Зачем Гейман сделал Ре, никто толком не знал, потому что когда руководство корпорации узнало про проект программиста и заинтересовалось, что это за гигантская структура, прилипшая к официальной игровой Вселенной, Нед не стал ничего объяснять. Он написал город на языке, использующем синтаксис и принципы, отличные от тех, что обычно применялись в Сети и Среде. Дело в том, что существующие в Тиа-Сити языки программирования являются либо надстройками друг над другом, либо модификациями в зависимости от того, для чего язык предназначен; это вопрос уровня – ближе к железу или дальше. Гейман не стал делать реверансы перед сложившейся системой и создал собственные объекты, которыми оперировал его язык, другой набор операций, другой взгляд на мир, если хотите. Такие попытки предпринимались неоднократно, но популярностью результат не пользовался – зачем осваивать непонятные принципы, если то же самое можно сделать давно известным способом? Но Нед вышел за границы теоретических разработок и успел построить целый город, в котором не было места ни одному из трех китов Среды – ни живописного и правдоподобного изображения, ни звуков, ни ощущений. Кристаллизованная математика. Разгадать алгоритм, по которому изменялся вращающийся в темном пространстве Ре, стало забавой вроде изобретения вечного двигателя.
Я появился в начальной точке и некоторое время разглядывал бледно-желтую автостраду, похожую на проволочную модель с тем отличием, что на этой не было ни одного дефекта или неровности. Дуги, точно состыкованные углы, бегущие вверх лестницы, высоченные изометрические изображения небоскребов с заостренными шпилями. Строительный чертеж, торжество основы.
Куб Мэда стал прозрачным, растеряв свой цвет. Только зеленоватые грани, похожие на части букв для ночных вывесок, слабо помигивали.

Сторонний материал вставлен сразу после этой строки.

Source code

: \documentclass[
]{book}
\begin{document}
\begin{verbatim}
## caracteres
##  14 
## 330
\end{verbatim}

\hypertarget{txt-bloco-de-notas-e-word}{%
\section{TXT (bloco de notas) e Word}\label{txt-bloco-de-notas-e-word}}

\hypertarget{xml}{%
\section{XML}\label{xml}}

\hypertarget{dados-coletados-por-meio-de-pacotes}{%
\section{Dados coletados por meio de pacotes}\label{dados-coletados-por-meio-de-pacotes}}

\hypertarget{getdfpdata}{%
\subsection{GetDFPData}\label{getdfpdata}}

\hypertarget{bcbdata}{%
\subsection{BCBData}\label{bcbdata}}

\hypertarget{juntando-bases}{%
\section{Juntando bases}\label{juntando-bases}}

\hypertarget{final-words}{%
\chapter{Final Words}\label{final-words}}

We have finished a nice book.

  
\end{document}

«Я уже второй месяц тут торчу. Ре – это маршрутизатор, он неразрывно связан со Средой, его изменения спровоцированы не только прихотью Геймана, но и этой связью. Такое ощущение, что Ре – это иллюстрация сетки, которая поддерживает на плаву всю громаду игровых вселенных, а прямые, загадки, вся эта геометрия – всего лишь оболочка. Гейман пытался сделать идеальный и быстрый инструмент администрирования…» – джокер увлеченно рассказывал, приводя в пример какой-то древний веб-браузер, призванный демонстрировать происходящие в Сети процессы, но я пропускал сказанное мимо.
Двигаться за Мэдом было просто, если привыкнуть к тому, что никакого «низа» в Ре нет. Модель позволяла настраивать движение относительно координатной плоскости, цепляться за направление, указанное в коде, и пересекать город по спирали, по нормальному закону или вообще как угодно. Глубина Ре поражала. Стоило поменять угол – и все перетасовывалось совсем в другом порядке. То, что с одной стороны выглядело нелепым пучком произвольно расставленных в пространстве прямых, с другого края подтягивалось и издевательски превращалось в графический рисунок улицы Тиа-Сити или викторианского Лондона. Я двигался за Мэдом, наблюдая, как разваливается такая, казалось бы, прочная картинка, как рассыпаются тускло горящие линии, чтобы встретиться снова.
Джокер растекался про единую плоскость сечения, которая позволила бы видеть правильно нарисованный город, про то, что Ре вращается, что сам Мэд собственноручно перебрал все очевидные уравнения, но ни одно не подошло. По его версии Гейман стал революционером, соединившим все лучшее из геометрии и программирования и создавшим движение целого города без необходимости организовывать процесс перемещения каждого компонента.